Cannizzaro and Hecht (1987) observed a female with typical IP who displayed an X;10 translocation with breakpoints in Xp11.2 and 10q22. Thus, the breakpoint in the X chromosome in all 4 reported cases of X/autosome translocation in IP has been in band Xp11. Cannizzaro and Hecht (1987) suggested that the IP gene is most likely in subband Xp11.2.

Using nonisotopic in situ hybridization technique and an X centromere-specific probe, Crolla et al. (1989) confirmed the Xp11 breakpoint in 3 cases of X/autosome translocation and a ring-X case. However, results from a fifth case, t(X;17), previously reported by Hodgson et al. (1985), showed that the X breakpoint was within the centromeric alphoid repetitive sequences. The clinical presentation in all 5 patients was the same. Gorski et al. (1991) stated that these 5 unrelated patients with nonfamilial IP and a constitutional de novo reciprocal X/autosome translocation all showed a breakpoint involving Xp11.21. They concluded that the breakpoints in 3 of the 5 patients whom they studied was separated by a distance of at least 1,250 kb.
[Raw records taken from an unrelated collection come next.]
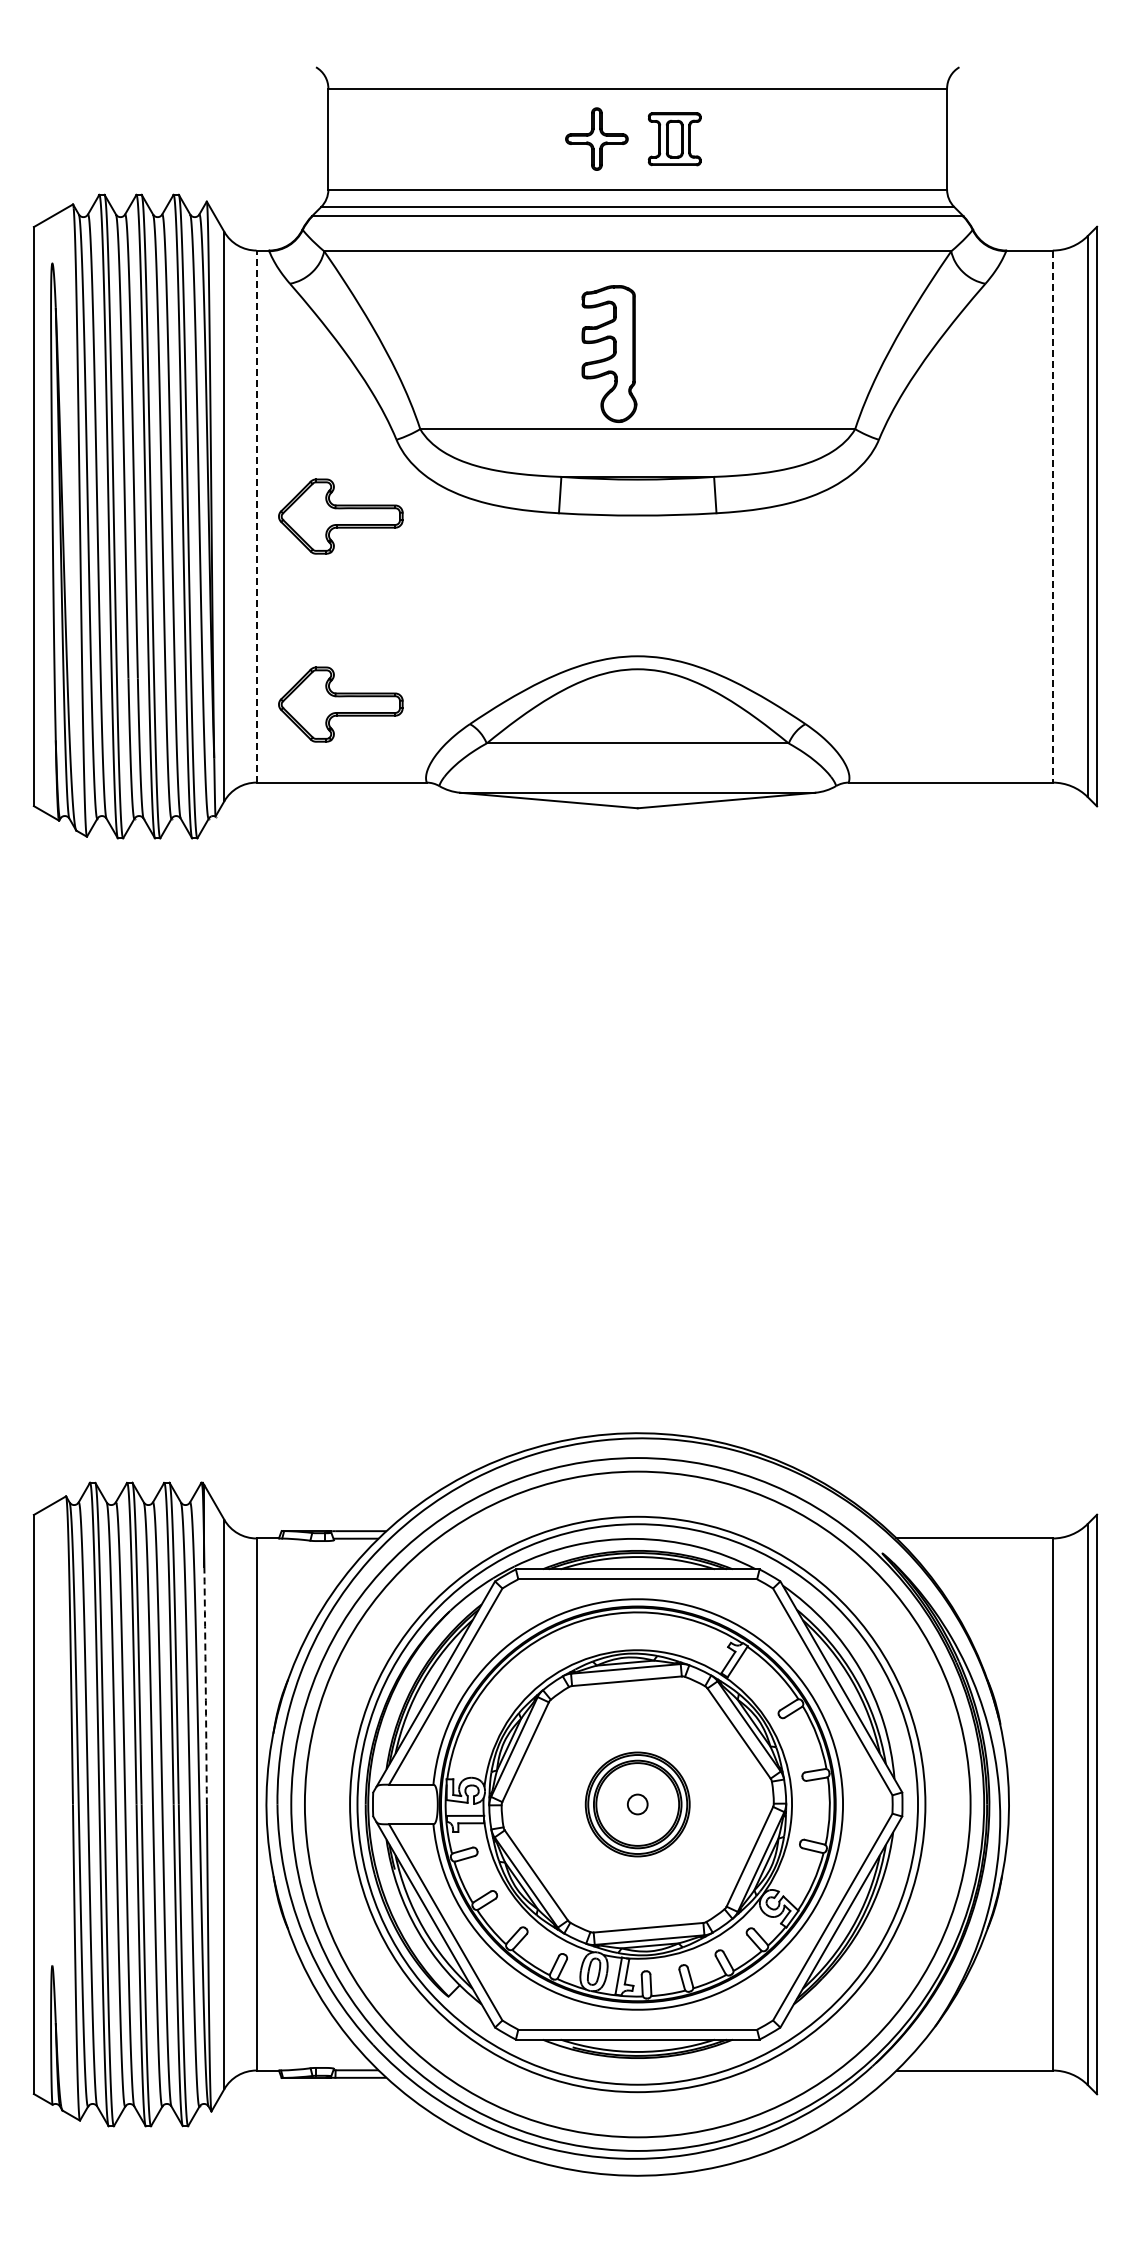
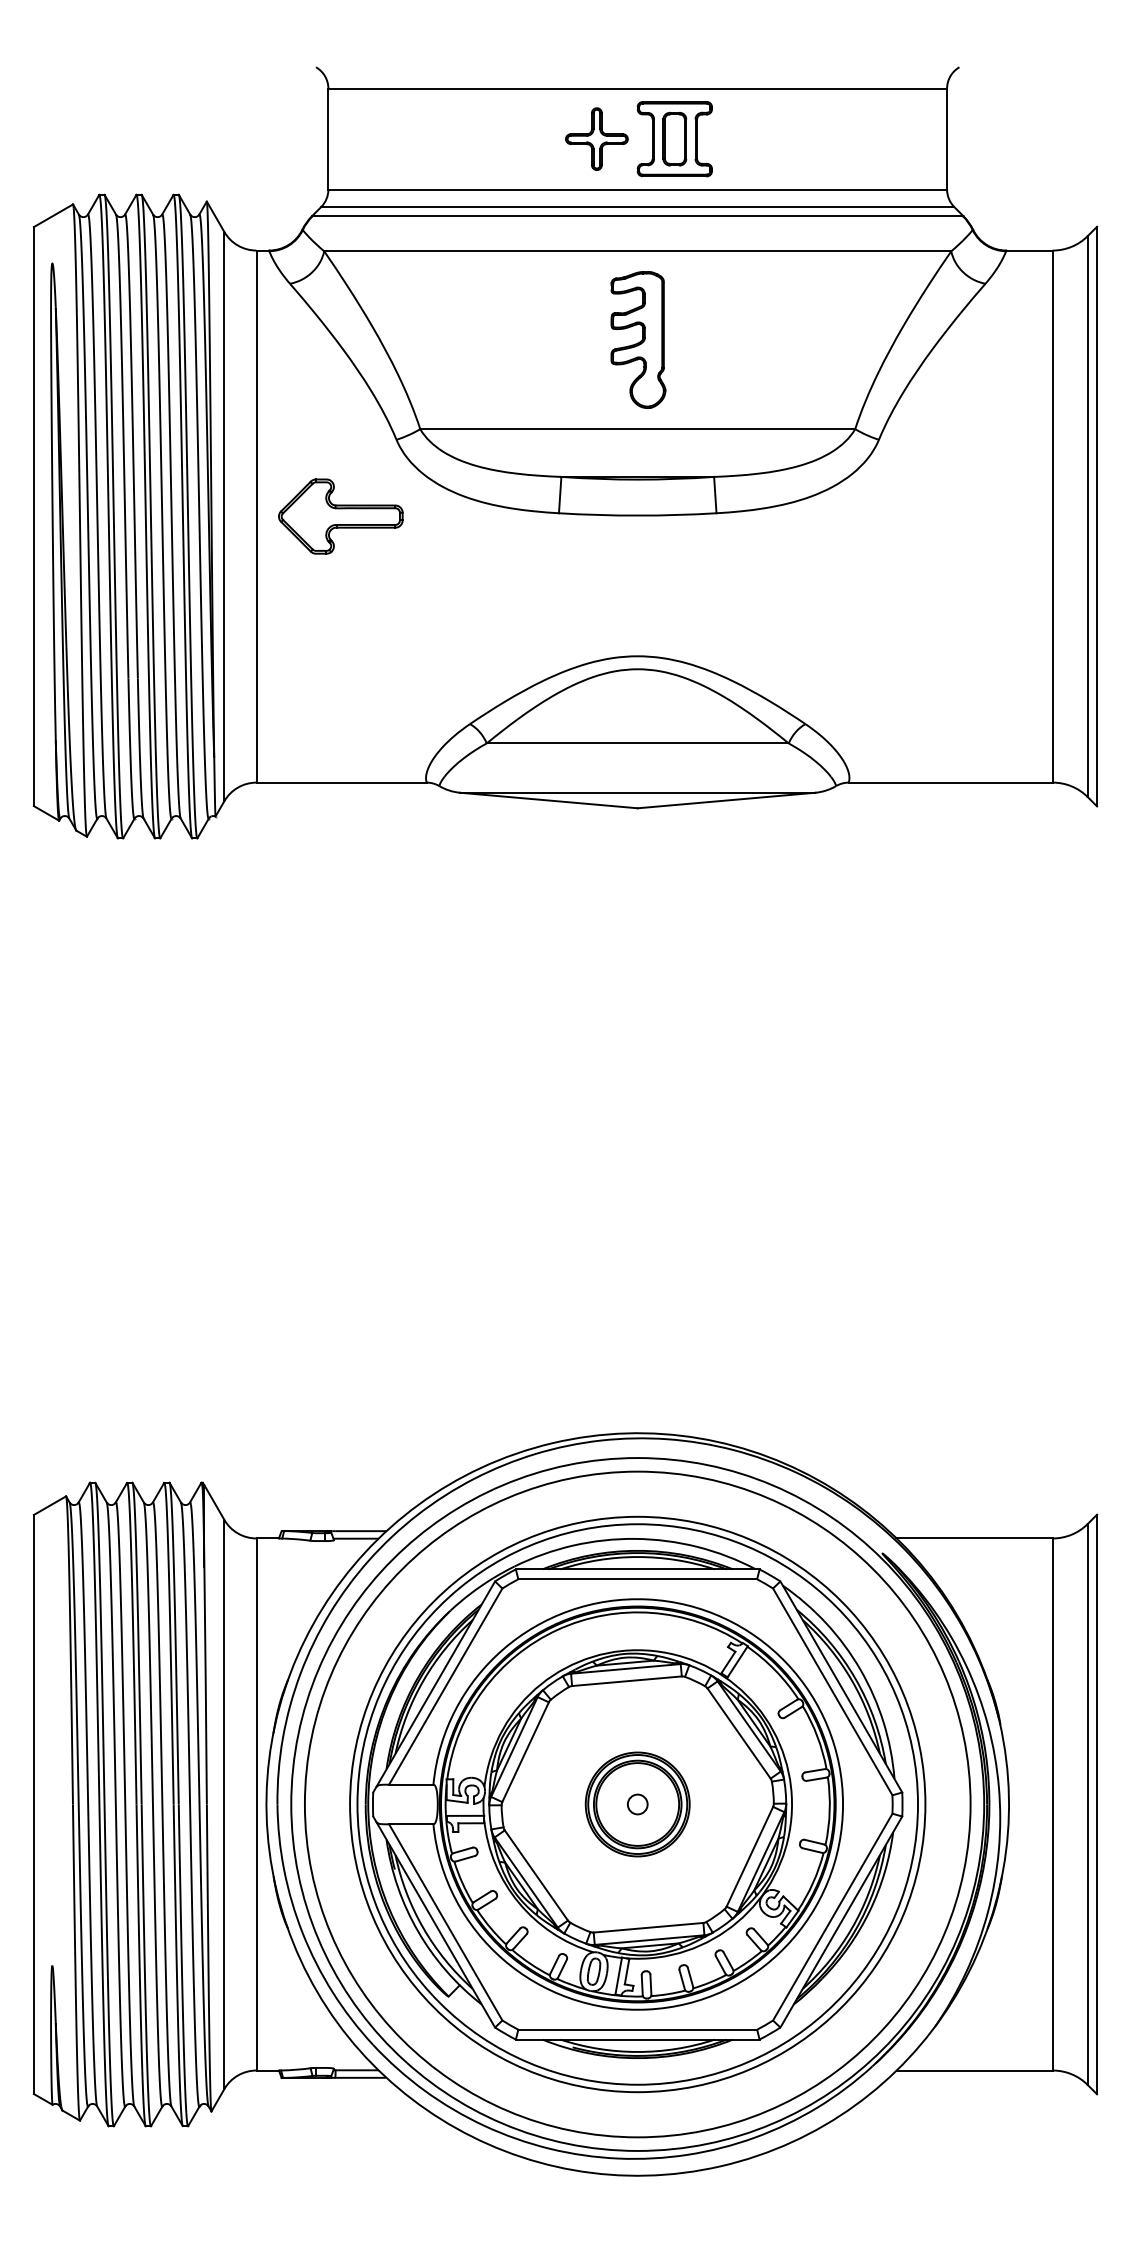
part at (674, 139) size: 55x55 px -> 77x77 px
part at (609, 353) position: (609, 353) -> (638, 339)
line at (256, 516): dashed -> solid
line at (1052, 517): dashed -> solid
part at (340, 704): present -> none
arc at (205, 1685): dashed -> solid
In a case of ring X chromosome in a female with IP, Sefiani et al. (1989) found breakpoints in or distal to p11.22 and between q12.2 and q13.1. Bitoun et al. (1992) described incontinentia pigmenti in association with an apparently balanced translocation t(X;5)(p11.2;q35.2). They pointed out that the 7 previously reported cases of type I IP with translocations had the same Xp11 breakpoint. They noted that there was no history of bullous lesions in these cases. They expressed the view that lesions of this type occur only in the 'classical' type II, or familial form of IP, which maps to Xq28.